« Avec le digital, le brand content revient sur le devant de la scène »
Pour Thomas Jamet*, président de Moxie (Groupe ZenithOptimedia), le digital a permis de dépoussiérer le brand content, et notamment, de créer une nouvelle relation avec les consommateurs. Cette tendance impacte également le consumer magazine qui évolue en conséquence.
Je m'abonneLe brand content n’a rien de nouveau. Depuis le début de la publicité, dans les années trente-quarante, le brand content consistait à proposer des soap-operas. Procter & Gamble a été l’un des premiers annonceurs à mélanger le contenu à ses produits pour plaire à des consommateurs. Dans le but de capter l’attention des ménagères américaines, pendant leurs activités, le groupe a conçu des émissions de fiction pour placer son produit dans des situations du quotidien. De cette façon, la cliente qui effectuait ses tâches ménagères, regardait le programme reposant sur des thématiques à l’eau de rose, sponsorisé par Procter & Gamble. Dans un autre genre, le guide Michelin est l’un des premiers exemples de brand content print. Pour fidéliser sa clientèle, la marque de pneus a offert un service supplémentaire en rapport avec l’activité du voyage : un guide sur les meilleurs tables.

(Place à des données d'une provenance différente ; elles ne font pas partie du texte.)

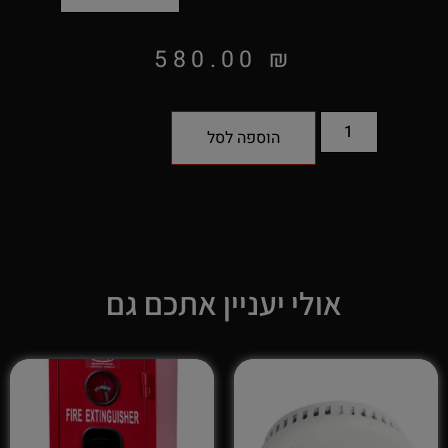
580.00
₪
הוספה לסל
אולי יעניין אתכם גם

Étant donné que le contenu à la télévision ou dans un magazine print se révèle très coûteux, le digital et les réseaux sociaux ont permis au brand content de revenir sur le devant de la scène. Dans cette nouvelle ère du brand content, la forme et le fond ont totalement changé et l’interactivité permet aux marques d’entretenir une nouvelle relation avec les consommateurs. On observe, par ailleurs, une hybridation entre le contenu, l’éditorial et la publicité. Pour autant, chaque média peut jouer un rôle dans une logique multicanal. D’ailleurs, aucun canal n’a finalement tué l’autre. La télévision se connecte au Web, le print se met en relation avec les réseaux sociaux, etc. Ce mélange des genres permet une grande créativité en matière éditoriale.
Même si le consumer magazine ne suit pas véritablement de règles, doit-il, malgré tout, adopter certains principes ?
Les annonceurs doivent comprendre qu’ils ne parlent plus à des consommateurs mais à une audience. Pour cela, ils abordent les centres d’intérêt de ce public, et ne racontent pas seulement la vie de la marque, même si certaines d’entre elles possèdent une histoire et une identité très forte. Le consumer magazine doit répondre aux principes du brand content : partir de l’ADN de la marque, s’intéresser aux centres d’intérêt du public, et proposer une information qui apporte un service, du divertissement ou de la pédagogie. Bon nombre de marques mélangent tous ces genres.
En proposant du contenu de qualité, les annonceurs ne tendent-ils pas à devenir des médias ?
La logique, qui consiste à considérer les consommateurs comme un public, marque ce changement. Dans cette évolution, le directeur marketing devient directeur des programmes. Aux États-Unis, par exemple, certaines entreprises ont créé un poste uniquement dédié à la programmation du brand content et à la monétisation des contenus. En France, plusieurs marques, comme Leroy Merlin, commercialisent leur magazine : en vendant de la publicité et en le faisant payer aux clients non porteurs de la carte de fidélité.
*Thomas Jamet préside également la Commission Brand Content de l’Union des Entreprises de conseil et d’Achat Media (Udecam) et enseigne à Sciences Po Paris, au Celsa et à l’Iscom.